Four mothers – representing more than 5,000 parents and grandparents – are suing the Welsh Government over a proposal to make Religious and Sex Education (RSE) lessons compulsory. MailOnline has more.
Ministers insist the new curriculum, which will also see themes of religion, sex and gender embedded in day-to-day teaching, is “developmentally appropriate” for children, but campaigners say the topics are “inappropriate” for primary pupils.
Kim Isherwood, 39, who chairs the campaign group Public Child Protection Wales, said: “It’s dangerous and it absolutely infuriates me. I’ve always fought for children’s rights, but they’re removing my right to protect.”

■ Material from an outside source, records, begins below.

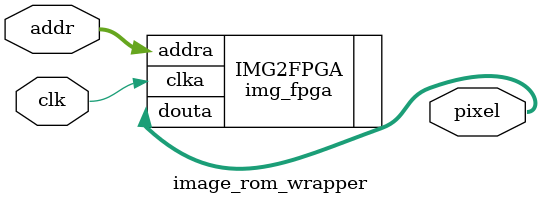
<source format=v>
module image_rom_wrapper (
    input wire clk,
    input wire [14:0] addr,  // 19200 locations → 15-bit address
    output wire [7:0] pixel
);

    img_fpga IMG2FPGA (
        .clka(clk),
        .addra(addr),
        .douta(pixel)
    );

endmodule

</source>
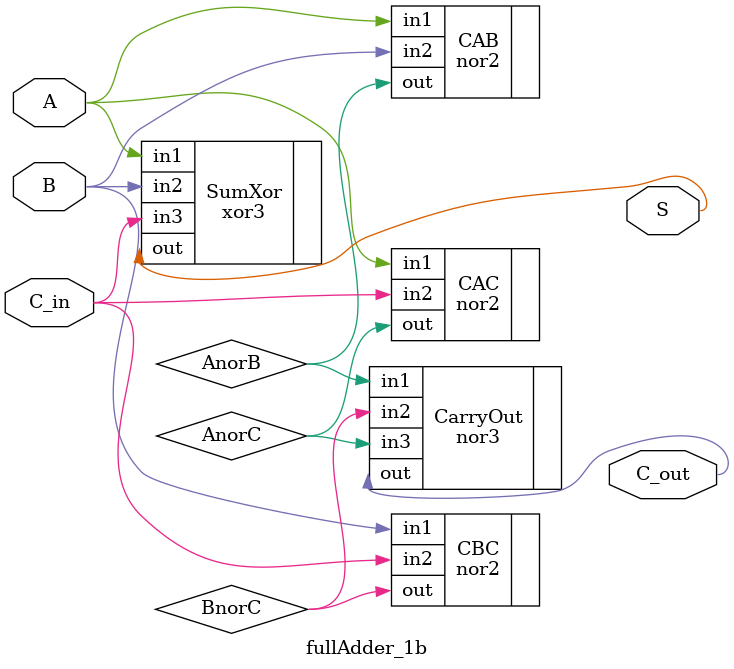
<source format=v>
/*
    CS/ECE 552 Spring '19
    Homework #3, Problem 2

    a 1-bit full adder
*/
module fullAdder_1b(A, B, C_in, S, C_out);
    input  A, B;
    input  C_in;
    output S;
    output C_out;

    wire AnorB, BnorC, AnorC;

    // Sum logic
    xor3 SumXor(.in1(A),.in2(B),.in3(C_in),.out(S));
    // Carry logic
    nor2 CAB(.in1(A),.in2(B),.out(AnorB));
    nor2 CBC(.in1(B),.in2(C_in),.out(BnorC));
    nor2 CAC(.in1(A),.in2(C_in),.out(AnorC));
    nor3 CarryOut(.in1(AnorB), .in2(BnorC), .in3(AnorC), .out(C_out));

endmodule

</source>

The mother-of-two from Port Talbot added: “This new curriculum is not like the stand-alone RSE lessons that pupils and parents are used to. The new mandatory element also means that every child, aged 3-16, must take part.
“It cannot be avoided by anyone and there are no rights for parents to request information on what will be taught, at what age, or to ask that their child sit out.”
The guidance includes the notion that pupils explore ‘sexual attraction’ and not just the biology of having sex.
It says: “Learners can explore how relationships, sex, gender, romantic and sexual attraction and personal experiences may shape and inform a person’s identity and individuality… [and] how and why attitudes have changed and are changing including towards gender and sexuality diversity.”
But Lucia Thomas, 41, said: “The very first time I heard anything about sex education coming in for children as young as three, my heart skipped a beat and my stomach churned.
“School is a place to learn about vital biology, learn how to develop relationships with both sexes and to develop respect. But, as parents, we believe what is happening here is the sexualisation of children, not their education.”
The parents have instructed international human rights barrister Paul Diamond to represent them and legal papers have been filed at the High Court in Cardiff.